# Indonesian: lah



## sufler

Hello!
I'm learning Indonesian language and I very often encounter the use of "lah" particle as a suffix, but also as a separate word. Majority of dictionaries and liguistic sources claims that the function of the particle is to indicate a soft imperative mood when attached to a verb. But I often see that word attached to other parts of speech like nouns or adjectives.

For example, in one Indonesian story that I was reading I came across a sentence: "Tersebutlah kisah seorang guru agama yang hidup di tepi sungai disebuah desa di Sumatera Barat". I know tersebut is an adjective and it means "mentioned", but what's the meaning of "tersebutlah" ? 

And another example "Di dalam sebuah gua besar tergoleklah Aminah." I know "bergolek" means "to lie down", so the sentence would mean "Inside a big cave Aminah was laid", however google translate gets it as "was lying". May "lah" particle along with "ter-" prefix indicate progressive tense?


----------



## Mauricet

In these two examples, _-lah_ works as a particle that points at where the emphasis is in the sentence. It's like highlighting the word or phrase it is added on. "_To be mentioned_ is the story of a guru/professor of religion who lived by a riverside in a village in West Sumatra". "Inside a big cave did Aminah lie".





> May "lah" particle along with "ter-" prefix indicate progressive tense?


----------



## sufler

Ah, thanks  And one more question: you translated "tergoleklah" as "lie". And I thought the prefix ter- is used to indicate passive voice, so it would be "was laid". If "tergoleklah" meant "lie" what a difference would be to use "bergoleklah" ?


----------



## Mauricet

You are right, _tergolek_ means "having been laid", so to speak. I translated _did Aminah lie_ to get some of the emphasis of _-lah_. My dictionary has _bergolek_ to mean "tourner" (to roll, I guess). Normally the passive voice is constructed with _di-_. Progressive forms (to be <verb>+ing) use _sedang_, as you probably know.


----------



## theo1006

sufler said:


> Ah, thanks  And one more question: you translated "tergoleklah" as "lie". And I thought the prefix ter- is used to indicate passive voice, so it would be "was laid". If "tergoleklah" meant "lie" what a difference would be to use "bergoleklah" ?
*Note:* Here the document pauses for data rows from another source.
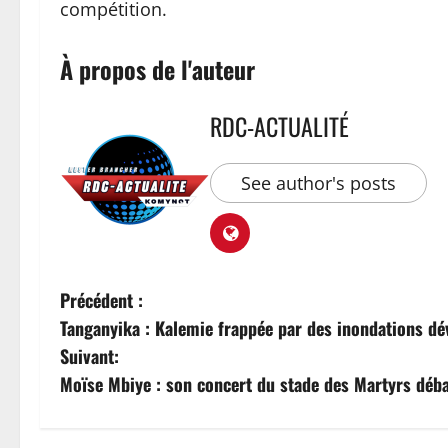
compétition.
À propos de l'auteur
RDC-ACTUALITÉ
See author's posts
Précédent :
Tanganyika : Kalemie frappée par des inondations dév
Suivant:
Moïse Mbiye : son concert du stade des Martyrs déb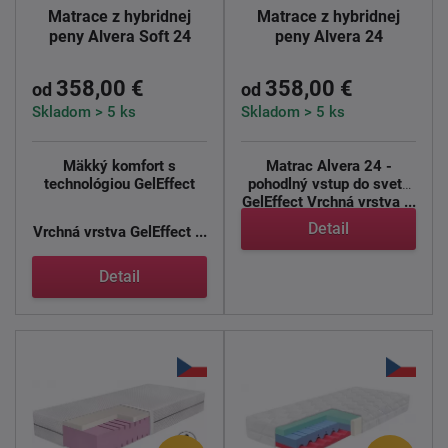
Matrace z hybridnej
Matrace z hybridnej
peny Alvera Soft 24
peny Alvera 24
358,00 €
358,00 €
od
od
Skladom > 5 ks
Skladom > 5 ks
Mäkký komfort s
Matrac Alvera 24 -
technológiou GelEffect
pohodlný vstup do sveta
GelEffect
Vrchná vrstva ...
Detail
Vrchná vrstva GelEffect ...
Detail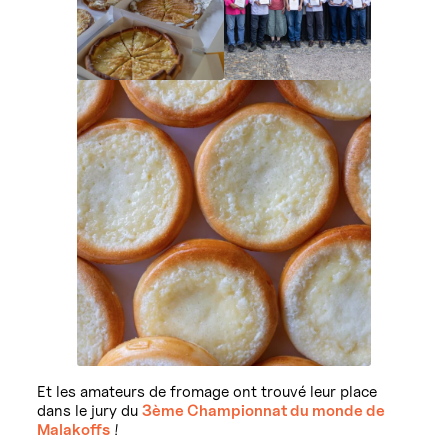
Et les amateurs de fromage ont trouvé leur place
dans le jury du
3ème Championnat du monde de
Malakoffs
!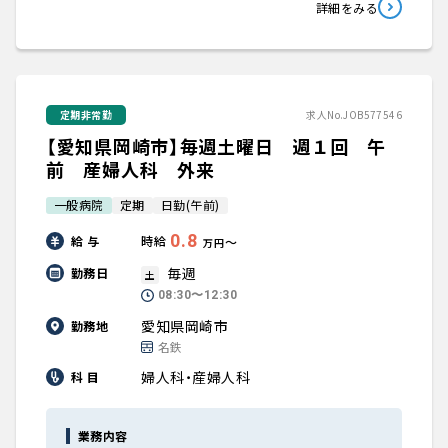
詳細をみる
定期非常勤
求人No.JOB577546
【愛知県岡崎市】毎週土曜日 週１回 午
前 産婦人科 外来
一般病院
定期
日勤(午前)
0.8
給 与
時給
〜
万円
毎週
勤務日
土
08:30〜12:30
愛知県岡崎市
勤務地
名鉄
婦人科・産婦人科
科 目
業務内容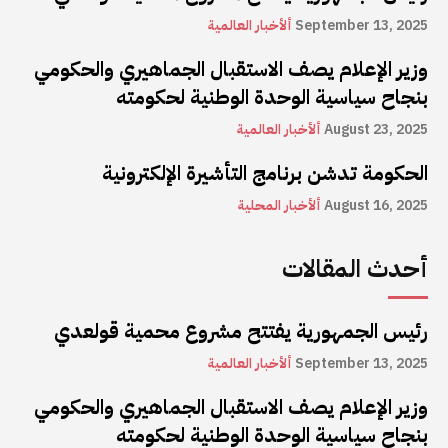
September 13, 2025
ألأخبار العالمية
وزير الإعلام يصف الاستقبال الجماهيري والحكومي
بنجاح سياسية الوحدة الوطنية لحكومته
August 23, 2025
ألأخبار العالمية
الحكومة تدشن برنامج التأشيرة الإلكترونية
August 16, 2025
ألأخبار المحلية
أحدث المقالات
رئيس الجمهورية يفتتح مشروع محمية قولعدي
September 13, 2025
ألأخبار العالمية
وزير الإعلام يصف الاستقبال الجماهيري والحكومي
بنجاح سياسية الوحدة الوطنية لحكومته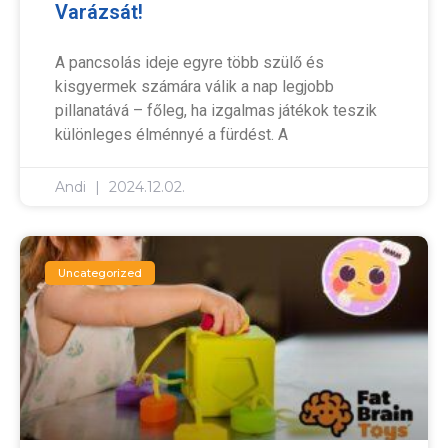
Varázsát!
A pancsolás ideje egyre több szülő és
kisgyermek számára válik a nap legjobb
pillanatává – főleg, ha izgalmas játékok teszik
különleges élménnyé a fürdést. A
Andi
2024.12.02.
Uncategorized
According to the Kamus Besar Bahasa Indonesia, _golek_ has two meanings: (1) to roll, like in _bola bergolek_; (2) to lie (down), like in _ia bergolek di tempat tidurnya_.

While the prefix _di-_ and the prefix _ter-_ may both be said to indicate passive voice, there is a difference in meaning.  _Ter-_ is used when a state of affairs came about unintentionally or accidentally.  Thus:
_Sumardi bergolek di tempat tidurnya_ implies that Sumardi at some time previously willfully lay down.
_Sumardi tergolek di tempat tidurnya _may imply that Sumardi was struck down by illness.
_Tergoleklah Sumardi di tempat tidurnya _emphasizes Sumardi lying prostrate and powerless.

Other examples of the use of _ter-_
_tersandung_ = touched or hit accidentally, like in _kakiku tersandung batu.
tertidur_ = fell asleep, which is by nature unintentional as implied by the use of 'fell' in English.
_terbengkalai_ = neglected, left unfinished, like in _proyek bangunan itu terbengkalai karena kekurangan biaya_.

Theo


----------